Does any treatment retard or reverse deposition of CPP crystals causing the arthritis

Does any treatment retard or reverse deposition of CPP crystals causing the arthritis?

Unfortunately, there is no therapy to prevent deposition of CPP crystals or remove CPP deposits already present. Patients with an underlying disease such as primary hyperparathyroidism should have the disease treated. This may retard further CPP crystal deposition but will not resolve the crystals already deposited. Some patients have been treated with the following:

• Magnesium: may be useful in patients with low magnesium levels. Has also been described in patients with normal levels because in vitro studies showed that magnesium has inhibitory effects on CPP crystal nucleation and growth. Note that loop and thiazide diuretics, proton pump inhibitors, and calcineurin inhibitors can cause hypomagnesemia.

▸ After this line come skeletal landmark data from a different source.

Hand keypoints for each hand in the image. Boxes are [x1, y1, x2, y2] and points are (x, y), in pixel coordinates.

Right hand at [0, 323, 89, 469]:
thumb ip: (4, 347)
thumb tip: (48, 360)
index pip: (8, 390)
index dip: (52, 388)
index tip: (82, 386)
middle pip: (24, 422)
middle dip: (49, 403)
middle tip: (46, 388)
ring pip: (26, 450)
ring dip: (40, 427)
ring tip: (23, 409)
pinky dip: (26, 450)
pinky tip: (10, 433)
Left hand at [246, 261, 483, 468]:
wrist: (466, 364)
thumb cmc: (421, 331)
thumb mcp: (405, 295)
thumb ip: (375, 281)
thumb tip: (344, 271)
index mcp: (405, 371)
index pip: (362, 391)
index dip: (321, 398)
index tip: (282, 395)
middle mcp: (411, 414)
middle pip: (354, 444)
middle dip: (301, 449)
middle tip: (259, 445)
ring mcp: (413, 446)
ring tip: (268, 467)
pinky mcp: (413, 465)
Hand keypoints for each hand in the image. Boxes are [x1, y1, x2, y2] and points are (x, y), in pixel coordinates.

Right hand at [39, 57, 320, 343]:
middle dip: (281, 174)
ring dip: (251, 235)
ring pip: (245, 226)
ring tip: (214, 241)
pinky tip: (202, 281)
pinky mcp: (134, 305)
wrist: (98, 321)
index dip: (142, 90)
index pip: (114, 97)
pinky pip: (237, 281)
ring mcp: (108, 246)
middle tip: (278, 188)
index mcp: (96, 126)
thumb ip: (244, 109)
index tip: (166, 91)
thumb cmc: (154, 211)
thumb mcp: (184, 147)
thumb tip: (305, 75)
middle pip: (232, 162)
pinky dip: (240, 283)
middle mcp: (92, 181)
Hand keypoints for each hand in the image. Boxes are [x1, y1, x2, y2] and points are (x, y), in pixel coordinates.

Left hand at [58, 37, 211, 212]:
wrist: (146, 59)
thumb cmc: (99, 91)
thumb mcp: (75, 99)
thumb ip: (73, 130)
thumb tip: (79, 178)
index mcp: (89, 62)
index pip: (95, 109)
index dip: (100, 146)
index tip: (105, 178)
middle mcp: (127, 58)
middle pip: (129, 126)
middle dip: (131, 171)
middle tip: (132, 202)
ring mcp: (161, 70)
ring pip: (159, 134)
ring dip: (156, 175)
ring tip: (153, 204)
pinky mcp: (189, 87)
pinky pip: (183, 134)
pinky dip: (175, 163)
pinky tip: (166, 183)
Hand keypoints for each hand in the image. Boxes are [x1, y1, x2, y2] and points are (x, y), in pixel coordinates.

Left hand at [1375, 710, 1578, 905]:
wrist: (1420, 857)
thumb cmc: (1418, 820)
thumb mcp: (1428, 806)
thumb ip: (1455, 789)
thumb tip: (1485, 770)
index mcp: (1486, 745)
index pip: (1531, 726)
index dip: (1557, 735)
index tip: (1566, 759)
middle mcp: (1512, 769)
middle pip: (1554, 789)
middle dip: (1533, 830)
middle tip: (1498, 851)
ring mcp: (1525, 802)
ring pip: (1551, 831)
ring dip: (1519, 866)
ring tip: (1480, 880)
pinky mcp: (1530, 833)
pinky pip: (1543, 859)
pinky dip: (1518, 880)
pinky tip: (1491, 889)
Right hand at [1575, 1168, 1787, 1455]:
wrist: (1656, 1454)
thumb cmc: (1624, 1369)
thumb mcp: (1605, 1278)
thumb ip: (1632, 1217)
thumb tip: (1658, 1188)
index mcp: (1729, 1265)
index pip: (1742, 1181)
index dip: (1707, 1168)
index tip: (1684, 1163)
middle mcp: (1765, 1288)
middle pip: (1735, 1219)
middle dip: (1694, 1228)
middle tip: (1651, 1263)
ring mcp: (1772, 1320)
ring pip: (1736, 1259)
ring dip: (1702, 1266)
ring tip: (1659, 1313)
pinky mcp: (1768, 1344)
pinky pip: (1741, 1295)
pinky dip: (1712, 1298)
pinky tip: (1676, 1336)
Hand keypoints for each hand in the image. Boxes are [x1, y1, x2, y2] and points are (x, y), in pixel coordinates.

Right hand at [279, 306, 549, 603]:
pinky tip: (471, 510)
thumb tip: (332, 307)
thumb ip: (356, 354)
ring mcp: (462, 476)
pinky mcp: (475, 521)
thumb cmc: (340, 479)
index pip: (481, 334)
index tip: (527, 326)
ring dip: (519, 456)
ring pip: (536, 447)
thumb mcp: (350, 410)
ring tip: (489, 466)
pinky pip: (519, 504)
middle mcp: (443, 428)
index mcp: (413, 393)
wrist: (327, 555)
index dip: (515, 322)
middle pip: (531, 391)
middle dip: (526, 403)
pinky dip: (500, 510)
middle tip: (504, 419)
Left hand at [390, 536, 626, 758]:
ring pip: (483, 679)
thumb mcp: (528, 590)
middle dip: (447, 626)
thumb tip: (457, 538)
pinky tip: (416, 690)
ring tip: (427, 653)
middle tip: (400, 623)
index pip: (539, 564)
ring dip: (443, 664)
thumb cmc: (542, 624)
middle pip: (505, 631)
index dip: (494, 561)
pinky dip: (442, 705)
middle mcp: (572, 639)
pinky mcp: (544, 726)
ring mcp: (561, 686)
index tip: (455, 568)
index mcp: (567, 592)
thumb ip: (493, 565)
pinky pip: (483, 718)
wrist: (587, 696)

• Probenecid: it is postulated that probenecid lowers high PPi levels by blocking the ANKH anion channel. Though good theoretic rationale, this approach lacks evidence.

• Phosphocitrate: lowers PPi levels, but needs to be given intravenously because of poor oral absorption. Evidence from animal studies and in vitro human fibroblast analyses, but no safety or clinical efficacy data in humans.

• Polyphosphates: dissolve synthetic crystals and crystals from human menisci without cell damage; these agents have not been tested in vivo.